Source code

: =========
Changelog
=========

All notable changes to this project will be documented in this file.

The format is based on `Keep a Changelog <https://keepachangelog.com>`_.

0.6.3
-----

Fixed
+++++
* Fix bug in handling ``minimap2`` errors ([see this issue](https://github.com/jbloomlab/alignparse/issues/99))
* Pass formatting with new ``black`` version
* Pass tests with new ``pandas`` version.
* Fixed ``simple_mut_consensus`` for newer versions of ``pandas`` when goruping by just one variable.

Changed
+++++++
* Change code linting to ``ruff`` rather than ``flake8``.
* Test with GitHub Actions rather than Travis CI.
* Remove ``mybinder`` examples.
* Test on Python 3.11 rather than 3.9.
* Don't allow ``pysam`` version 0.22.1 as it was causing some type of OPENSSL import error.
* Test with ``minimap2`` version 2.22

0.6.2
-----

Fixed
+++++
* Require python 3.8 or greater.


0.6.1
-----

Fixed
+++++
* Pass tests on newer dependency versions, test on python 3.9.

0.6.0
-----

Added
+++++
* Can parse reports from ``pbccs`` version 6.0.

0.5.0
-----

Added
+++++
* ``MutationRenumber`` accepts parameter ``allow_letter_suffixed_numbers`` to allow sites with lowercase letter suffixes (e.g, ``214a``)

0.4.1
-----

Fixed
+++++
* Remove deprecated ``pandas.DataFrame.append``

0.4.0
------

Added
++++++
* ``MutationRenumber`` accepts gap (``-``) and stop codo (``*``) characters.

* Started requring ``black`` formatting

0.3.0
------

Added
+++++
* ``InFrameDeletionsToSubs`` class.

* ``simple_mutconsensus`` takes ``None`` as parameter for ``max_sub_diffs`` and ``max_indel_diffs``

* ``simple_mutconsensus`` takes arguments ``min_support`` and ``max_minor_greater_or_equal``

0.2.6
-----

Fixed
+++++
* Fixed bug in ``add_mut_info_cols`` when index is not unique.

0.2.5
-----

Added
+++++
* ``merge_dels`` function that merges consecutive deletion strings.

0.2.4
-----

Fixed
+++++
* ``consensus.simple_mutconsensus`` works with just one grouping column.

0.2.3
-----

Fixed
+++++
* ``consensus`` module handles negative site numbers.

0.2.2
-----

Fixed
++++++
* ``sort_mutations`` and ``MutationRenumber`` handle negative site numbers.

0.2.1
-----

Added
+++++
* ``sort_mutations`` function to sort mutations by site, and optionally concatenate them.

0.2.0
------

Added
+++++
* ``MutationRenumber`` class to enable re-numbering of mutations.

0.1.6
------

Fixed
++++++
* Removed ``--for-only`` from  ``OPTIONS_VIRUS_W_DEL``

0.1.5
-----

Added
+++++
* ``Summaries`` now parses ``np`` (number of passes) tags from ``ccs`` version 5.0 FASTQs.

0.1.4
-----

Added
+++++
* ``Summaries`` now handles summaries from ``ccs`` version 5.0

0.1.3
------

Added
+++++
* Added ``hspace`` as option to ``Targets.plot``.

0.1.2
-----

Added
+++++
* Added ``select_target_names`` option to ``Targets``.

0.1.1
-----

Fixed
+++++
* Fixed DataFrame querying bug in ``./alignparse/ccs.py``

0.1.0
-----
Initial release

★ ★ ★ ★

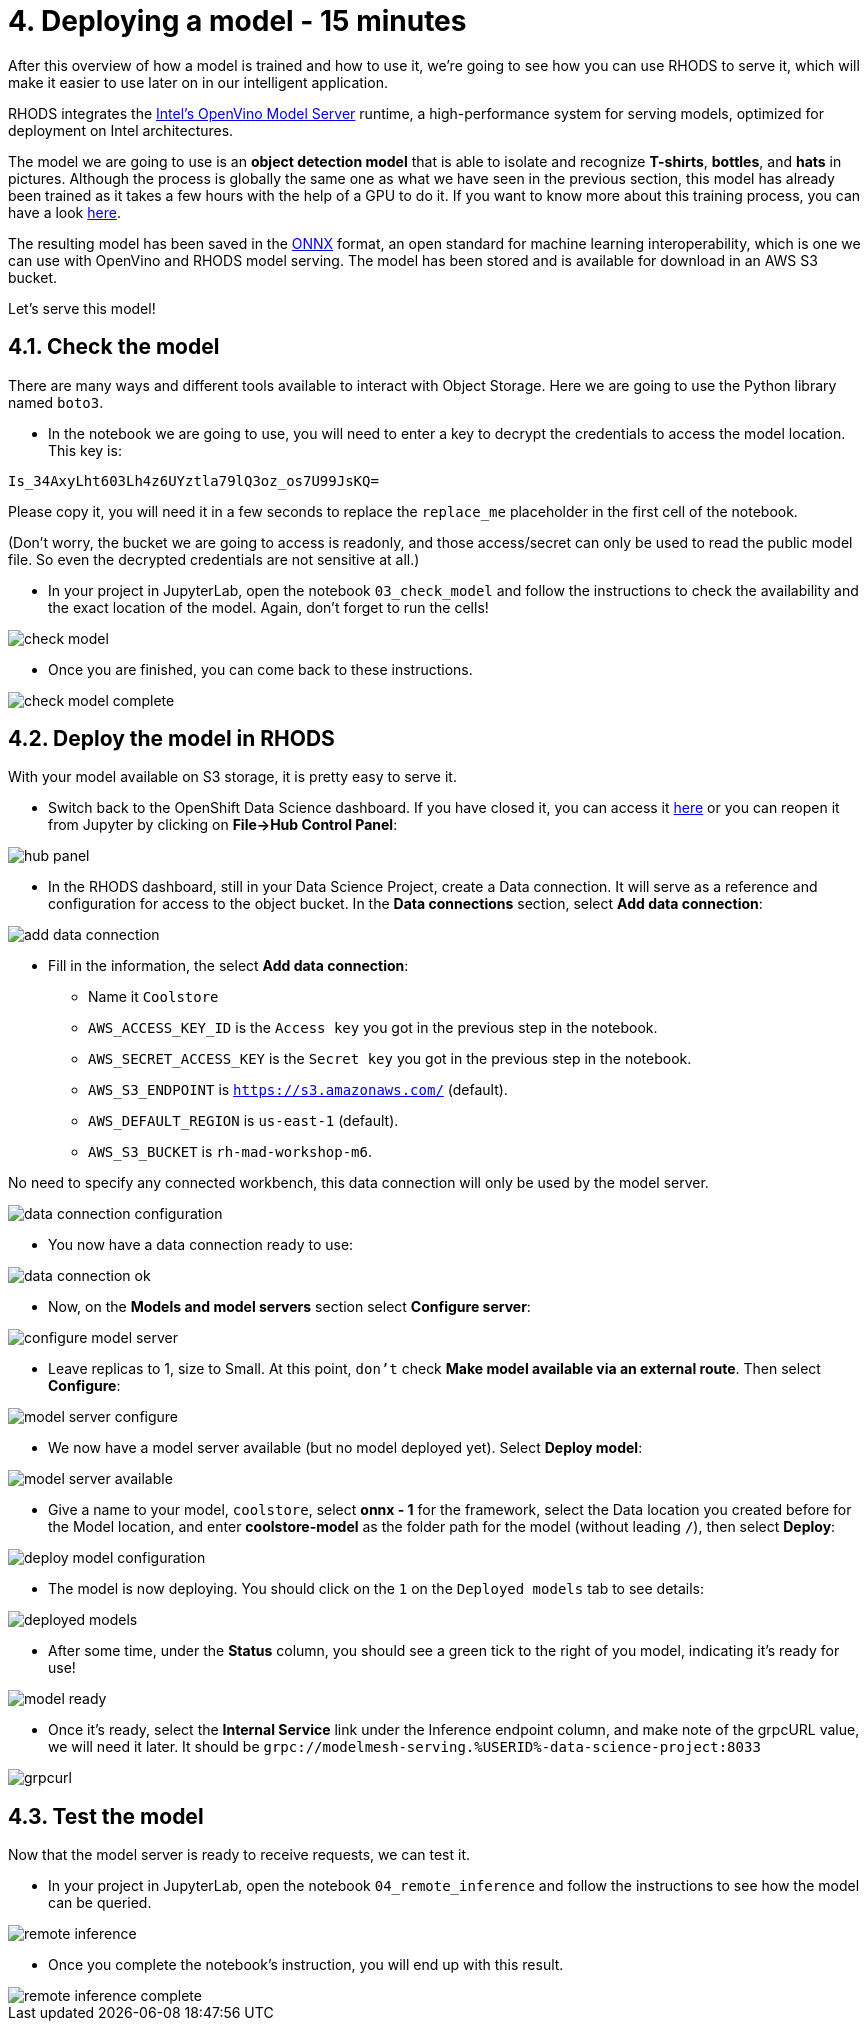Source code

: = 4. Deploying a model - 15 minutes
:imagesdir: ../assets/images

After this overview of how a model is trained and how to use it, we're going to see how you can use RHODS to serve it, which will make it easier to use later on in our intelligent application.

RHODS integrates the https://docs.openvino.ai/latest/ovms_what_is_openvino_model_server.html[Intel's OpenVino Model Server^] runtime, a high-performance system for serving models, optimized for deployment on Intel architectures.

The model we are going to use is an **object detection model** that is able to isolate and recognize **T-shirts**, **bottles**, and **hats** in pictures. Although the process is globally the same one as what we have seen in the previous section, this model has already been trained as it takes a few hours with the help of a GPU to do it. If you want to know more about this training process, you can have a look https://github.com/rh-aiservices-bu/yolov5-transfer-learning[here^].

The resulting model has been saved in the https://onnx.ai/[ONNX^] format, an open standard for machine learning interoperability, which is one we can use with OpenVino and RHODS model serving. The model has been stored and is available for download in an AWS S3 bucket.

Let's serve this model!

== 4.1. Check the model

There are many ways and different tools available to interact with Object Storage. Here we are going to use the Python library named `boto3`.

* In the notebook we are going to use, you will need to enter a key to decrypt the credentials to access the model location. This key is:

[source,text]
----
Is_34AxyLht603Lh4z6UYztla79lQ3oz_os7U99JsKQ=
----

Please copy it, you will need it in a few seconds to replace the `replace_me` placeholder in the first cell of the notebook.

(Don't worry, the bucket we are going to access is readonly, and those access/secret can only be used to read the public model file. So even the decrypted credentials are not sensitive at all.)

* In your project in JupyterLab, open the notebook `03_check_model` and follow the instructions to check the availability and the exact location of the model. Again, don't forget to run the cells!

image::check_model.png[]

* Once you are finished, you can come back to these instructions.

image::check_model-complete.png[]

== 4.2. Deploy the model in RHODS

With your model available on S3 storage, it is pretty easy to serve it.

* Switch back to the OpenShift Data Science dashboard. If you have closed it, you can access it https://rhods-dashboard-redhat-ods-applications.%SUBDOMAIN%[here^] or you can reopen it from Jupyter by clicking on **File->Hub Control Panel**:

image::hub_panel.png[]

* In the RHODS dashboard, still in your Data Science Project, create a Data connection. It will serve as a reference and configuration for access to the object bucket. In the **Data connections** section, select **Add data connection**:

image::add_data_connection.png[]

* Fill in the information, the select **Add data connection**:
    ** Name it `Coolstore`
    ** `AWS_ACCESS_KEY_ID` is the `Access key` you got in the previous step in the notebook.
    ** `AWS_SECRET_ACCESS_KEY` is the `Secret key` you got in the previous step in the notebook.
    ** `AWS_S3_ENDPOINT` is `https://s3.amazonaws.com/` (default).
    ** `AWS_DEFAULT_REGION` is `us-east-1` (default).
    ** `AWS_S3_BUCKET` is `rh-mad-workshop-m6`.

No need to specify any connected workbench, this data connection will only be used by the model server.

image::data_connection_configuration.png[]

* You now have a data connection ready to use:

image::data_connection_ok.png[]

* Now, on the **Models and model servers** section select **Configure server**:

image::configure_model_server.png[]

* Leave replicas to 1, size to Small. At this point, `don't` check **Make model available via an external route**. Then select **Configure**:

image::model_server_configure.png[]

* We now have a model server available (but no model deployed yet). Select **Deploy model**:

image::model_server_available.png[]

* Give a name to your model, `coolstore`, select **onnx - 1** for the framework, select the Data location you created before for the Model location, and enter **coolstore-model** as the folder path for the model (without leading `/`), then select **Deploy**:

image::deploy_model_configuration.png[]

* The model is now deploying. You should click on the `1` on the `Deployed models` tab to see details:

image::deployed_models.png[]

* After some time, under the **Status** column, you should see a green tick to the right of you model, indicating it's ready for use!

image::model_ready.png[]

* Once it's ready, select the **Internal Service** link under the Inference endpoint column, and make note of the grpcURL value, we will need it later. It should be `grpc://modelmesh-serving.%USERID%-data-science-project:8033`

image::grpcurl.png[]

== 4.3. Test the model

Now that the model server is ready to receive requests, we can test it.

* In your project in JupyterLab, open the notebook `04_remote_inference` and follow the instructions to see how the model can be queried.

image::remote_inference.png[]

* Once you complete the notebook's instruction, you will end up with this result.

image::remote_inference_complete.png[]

★ ★ ★ ★

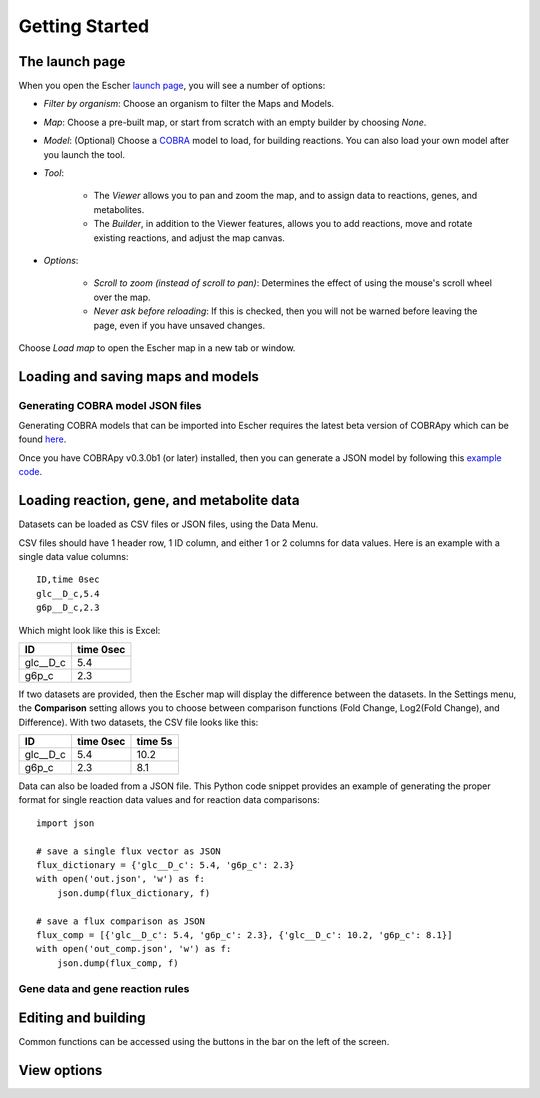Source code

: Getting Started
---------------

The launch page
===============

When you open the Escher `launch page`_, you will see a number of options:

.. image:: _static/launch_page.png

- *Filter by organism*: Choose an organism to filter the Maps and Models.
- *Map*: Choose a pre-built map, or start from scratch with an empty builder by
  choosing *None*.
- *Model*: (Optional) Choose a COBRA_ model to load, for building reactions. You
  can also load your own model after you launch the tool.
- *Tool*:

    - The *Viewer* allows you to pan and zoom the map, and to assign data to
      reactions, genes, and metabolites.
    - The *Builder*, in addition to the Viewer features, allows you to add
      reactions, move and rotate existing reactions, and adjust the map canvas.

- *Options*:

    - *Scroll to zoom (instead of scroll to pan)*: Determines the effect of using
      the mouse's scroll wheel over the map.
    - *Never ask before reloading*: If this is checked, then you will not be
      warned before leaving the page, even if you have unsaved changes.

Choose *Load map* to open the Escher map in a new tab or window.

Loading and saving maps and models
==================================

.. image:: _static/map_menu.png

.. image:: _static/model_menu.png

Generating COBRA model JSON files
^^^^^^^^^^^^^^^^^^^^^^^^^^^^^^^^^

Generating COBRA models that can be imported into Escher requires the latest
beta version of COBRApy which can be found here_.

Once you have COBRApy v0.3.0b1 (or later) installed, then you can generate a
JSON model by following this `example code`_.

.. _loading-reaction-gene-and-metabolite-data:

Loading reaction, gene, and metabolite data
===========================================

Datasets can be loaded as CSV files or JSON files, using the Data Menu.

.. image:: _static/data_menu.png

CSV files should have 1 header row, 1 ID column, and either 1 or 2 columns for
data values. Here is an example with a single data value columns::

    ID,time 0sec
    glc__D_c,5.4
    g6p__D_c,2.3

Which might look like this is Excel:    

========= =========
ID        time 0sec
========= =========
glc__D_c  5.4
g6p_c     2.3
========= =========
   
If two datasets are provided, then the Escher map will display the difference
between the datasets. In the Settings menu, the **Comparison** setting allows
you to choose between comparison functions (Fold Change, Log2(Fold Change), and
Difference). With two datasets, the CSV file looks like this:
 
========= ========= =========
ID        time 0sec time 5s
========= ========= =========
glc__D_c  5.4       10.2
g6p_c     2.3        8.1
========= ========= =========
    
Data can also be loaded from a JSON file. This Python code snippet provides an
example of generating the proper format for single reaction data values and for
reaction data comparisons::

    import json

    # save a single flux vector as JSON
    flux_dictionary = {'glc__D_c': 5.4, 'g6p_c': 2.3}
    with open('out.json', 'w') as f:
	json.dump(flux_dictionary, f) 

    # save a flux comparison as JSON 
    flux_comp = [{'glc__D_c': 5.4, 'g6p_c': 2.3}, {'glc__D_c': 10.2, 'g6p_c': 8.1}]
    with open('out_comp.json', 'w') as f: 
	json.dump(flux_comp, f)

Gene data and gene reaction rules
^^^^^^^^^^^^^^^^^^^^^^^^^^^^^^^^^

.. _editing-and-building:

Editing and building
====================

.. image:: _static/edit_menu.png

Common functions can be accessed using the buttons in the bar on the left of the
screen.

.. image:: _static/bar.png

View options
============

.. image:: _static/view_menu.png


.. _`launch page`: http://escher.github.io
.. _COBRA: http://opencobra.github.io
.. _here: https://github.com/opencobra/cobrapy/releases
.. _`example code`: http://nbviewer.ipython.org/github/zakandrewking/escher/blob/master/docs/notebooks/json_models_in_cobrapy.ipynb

★ ★ ★ ★

I'd like the lines above from the one with "as option to" up to and including the one with "Initial release" copied exactly, with no other lines.

* Added ``hspace`` as option to ``Targets.plot``.

0.1.2
-----

Added
+++++
* Added ``select_target_names`` option to ``Targets``.

0.1.1
-----

Fixed
+++++
* Fixed DataFrame querying bug in ``./alignparse/ccs.py``

0.1.0
-----
Initial release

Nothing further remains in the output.